- Born: 1924
- Died: April 4, 2001 (aged 76–77)
- Education: Carleton College, University of Rochester (PhD)
- Occupation: Historian
- Years active: 1947-1993
- Employer(s): Wayne State University; Miami University
- Known for: The history of the early American republic
- Title: W. E. Smith Professor of History at Miami University
- Spouse(s): Judith Ann Mortenson, 1961
- Children: 3
- Awards: Frederick Jackson Turner Award (1965)

= Ronald E. Shaw =

American historian (1924–2001)

Ronald E. Shaw (1924 – April 4, 2001) was an American historian specializing in western civilization, American social and economic history, and the history of the early American republic.

==Life==
He served in the Army from 1943 to 1946. He earned a bachelor's degree from Carleton College in 1947 and taught at Wayne State University while pursuing graduate studies. He graduated from the University of Rochester in 1954 with a PhD.

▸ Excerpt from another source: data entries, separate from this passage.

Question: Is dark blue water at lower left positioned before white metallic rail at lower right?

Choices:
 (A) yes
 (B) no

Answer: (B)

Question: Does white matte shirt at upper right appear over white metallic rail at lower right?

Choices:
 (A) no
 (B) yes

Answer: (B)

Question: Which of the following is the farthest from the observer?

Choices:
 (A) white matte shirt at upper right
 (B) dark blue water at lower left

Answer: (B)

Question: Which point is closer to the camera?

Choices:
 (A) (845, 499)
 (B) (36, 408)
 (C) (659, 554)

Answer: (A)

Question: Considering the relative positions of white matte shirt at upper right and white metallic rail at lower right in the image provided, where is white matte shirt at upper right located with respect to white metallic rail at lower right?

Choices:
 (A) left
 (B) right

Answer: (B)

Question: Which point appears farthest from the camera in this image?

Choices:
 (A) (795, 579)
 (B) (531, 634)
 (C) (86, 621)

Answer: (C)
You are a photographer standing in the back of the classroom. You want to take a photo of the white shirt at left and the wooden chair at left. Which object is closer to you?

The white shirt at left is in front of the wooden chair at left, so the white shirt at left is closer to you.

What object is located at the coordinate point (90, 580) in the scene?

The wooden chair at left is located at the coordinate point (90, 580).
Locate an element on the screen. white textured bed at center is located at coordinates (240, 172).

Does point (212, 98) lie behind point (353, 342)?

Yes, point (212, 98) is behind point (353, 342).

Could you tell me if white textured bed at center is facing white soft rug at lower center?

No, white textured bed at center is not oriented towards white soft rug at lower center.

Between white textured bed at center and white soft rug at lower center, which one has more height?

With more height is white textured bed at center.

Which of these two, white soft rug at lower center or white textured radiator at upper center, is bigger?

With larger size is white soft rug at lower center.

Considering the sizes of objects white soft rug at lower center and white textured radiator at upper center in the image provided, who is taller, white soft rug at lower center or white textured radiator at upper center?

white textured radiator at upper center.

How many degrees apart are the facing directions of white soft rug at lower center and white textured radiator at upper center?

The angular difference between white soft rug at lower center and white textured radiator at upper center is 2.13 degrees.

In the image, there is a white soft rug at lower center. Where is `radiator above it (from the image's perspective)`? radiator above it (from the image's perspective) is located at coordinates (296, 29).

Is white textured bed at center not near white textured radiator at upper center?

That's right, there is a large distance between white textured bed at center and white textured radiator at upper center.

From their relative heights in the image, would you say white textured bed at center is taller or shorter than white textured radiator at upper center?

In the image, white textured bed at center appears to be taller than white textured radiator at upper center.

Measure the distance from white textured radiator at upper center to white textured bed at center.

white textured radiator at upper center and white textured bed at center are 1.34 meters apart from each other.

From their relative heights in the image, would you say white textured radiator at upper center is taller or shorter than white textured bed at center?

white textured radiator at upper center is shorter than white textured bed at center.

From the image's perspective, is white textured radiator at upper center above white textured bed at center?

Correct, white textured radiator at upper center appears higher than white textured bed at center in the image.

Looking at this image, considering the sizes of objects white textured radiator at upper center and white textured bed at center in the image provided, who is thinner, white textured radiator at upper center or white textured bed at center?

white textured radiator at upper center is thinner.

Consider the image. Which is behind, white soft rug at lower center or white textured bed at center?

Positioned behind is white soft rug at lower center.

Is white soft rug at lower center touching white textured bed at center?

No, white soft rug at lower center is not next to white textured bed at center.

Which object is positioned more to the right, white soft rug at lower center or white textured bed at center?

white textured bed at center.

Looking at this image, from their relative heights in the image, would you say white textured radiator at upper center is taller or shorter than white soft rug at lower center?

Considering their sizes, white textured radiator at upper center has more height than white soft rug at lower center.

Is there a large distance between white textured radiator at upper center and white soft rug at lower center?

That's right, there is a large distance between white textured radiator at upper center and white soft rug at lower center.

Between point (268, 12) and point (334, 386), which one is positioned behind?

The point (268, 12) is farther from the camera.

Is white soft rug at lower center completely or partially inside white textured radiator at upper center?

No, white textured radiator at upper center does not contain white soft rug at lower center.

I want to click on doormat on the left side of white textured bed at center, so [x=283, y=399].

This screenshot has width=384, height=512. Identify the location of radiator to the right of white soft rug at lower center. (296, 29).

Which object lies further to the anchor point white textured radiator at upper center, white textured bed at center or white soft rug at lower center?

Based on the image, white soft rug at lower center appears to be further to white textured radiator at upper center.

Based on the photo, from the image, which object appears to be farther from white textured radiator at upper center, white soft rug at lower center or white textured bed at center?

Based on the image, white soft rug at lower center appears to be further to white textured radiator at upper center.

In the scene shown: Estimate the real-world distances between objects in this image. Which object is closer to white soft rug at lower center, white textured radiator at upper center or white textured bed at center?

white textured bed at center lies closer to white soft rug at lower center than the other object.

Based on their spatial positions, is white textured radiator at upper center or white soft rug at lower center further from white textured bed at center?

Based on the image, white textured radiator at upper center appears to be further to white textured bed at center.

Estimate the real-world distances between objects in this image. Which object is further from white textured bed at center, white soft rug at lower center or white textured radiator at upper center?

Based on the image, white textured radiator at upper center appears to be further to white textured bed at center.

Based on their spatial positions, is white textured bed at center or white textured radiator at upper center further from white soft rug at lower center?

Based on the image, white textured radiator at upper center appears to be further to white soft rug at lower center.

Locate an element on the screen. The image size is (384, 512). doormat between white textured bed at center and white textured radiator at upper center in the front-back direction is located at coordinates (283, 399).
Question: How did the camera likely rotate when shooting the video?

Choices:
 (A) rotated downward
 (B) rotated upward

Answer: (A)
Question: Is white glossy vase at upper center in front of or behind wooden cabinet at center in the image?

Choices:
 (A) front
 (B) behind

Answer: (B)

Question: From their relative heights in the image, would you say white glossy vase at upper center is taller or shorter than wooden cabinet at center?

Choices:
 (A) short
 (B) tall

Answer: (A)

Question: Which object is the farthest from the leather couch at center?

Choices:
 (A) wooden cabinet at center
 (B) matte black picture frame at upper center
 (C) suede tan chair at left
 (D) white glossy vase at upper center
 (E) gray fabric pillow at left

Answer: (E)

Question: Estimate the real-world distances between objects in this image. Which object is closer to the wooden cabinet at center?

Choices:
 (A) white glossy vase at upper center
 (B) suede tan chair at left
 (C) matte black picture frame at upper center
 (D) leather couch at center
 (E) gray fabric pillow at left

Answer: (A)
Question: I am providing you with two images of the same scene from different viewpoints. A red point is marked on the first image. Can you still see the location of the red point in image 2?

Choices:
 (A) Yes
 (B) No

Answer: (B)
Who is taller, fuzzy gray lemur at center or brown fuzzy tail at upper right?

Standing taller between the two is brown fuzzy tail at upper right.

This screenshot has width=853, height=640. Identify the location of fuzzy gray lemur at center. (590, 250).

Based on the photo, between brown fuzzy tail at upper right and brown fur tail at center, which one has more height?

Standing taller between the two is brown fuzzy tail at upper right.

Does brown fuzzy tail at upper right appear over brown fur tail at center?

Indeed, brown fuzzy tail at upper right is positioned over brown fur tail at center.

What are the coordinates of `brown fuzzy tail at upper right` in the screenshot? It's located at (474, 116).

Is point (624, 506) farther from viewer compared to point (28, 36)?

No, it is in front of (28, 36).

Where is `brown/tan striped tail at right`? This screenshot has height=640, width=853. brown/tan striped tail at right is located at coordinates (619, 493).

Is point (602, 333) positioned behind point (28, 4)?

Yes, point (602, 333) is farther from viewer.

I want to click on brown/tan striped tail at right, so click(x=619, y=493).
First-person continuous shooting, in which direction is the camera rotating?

He taught at Wayne State University, and Miami University from 1950 until 1993, the first W. E. Smith Professor of History.

==Awards==
- 1965 Frederick Jackson Turner Award

==Works==
- "Canals for a Nation: The Canal Era in the United States, 1790-1860" (1993) Reprint of 1990 volume.
- "Erie Water West: A History of the Erie Canal, 1792-1854" (1990) Reprint of the original 1966 volume.